_HOW TO COMPLETE THIS TASK_
Show all lines from the data that include the word "types".
+-------+
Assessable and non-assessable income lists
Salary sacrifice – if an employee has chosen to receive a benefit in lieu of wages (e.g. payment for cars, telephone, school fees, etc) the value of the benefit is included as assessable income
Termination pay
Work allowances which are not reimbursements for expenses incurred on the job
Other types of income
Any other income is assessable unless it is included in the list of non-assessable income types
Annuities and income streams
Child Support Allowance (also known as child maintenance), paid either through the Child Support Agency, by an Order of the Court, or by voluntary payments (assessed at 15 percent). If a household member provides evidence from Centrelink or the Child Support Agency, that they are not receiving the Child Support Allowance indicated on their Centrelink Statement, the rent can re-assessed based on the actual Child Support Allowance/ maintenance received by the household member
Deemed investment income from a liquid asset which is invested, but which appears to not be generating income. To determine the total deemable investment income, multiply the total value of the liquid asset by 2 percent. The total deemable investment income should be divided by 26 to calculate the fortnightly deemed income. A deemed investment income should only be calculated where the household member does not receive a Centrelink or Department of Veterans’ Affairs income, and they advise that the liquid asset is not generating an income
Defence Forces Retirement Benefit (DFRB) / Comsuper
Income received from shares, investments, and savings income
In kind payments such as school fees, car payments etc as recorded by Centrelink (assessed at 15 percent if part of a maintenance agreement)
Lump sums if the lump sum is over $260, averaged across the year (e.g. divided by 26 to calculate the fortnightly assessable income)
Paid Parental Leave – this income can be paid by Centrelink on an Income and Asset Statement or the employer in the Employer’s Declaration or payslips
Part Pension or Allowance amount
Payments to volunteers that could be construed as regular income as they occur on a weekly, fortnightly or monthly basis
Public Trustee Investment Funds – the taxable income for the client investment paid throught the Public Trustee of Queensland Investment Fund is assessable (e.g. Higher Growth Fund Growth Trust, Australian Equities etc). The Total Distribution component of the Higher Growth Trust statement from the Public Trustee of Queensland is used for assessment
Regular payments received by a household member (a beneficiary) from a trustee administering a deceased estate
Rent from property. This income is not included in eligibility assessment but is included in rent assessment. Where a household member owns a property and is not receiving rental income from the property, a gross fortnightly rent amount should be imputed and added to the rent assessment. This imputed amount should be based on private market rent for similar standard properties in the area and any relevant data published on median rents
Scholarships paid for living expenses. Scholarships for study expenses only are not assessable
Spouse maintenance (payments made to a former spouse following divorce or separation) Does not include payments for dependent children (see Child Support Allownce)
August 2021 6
+-------+
_ANSWER SECTION_
Other types of income
Any other income is assessable unless it is included in the list of non-assessable income types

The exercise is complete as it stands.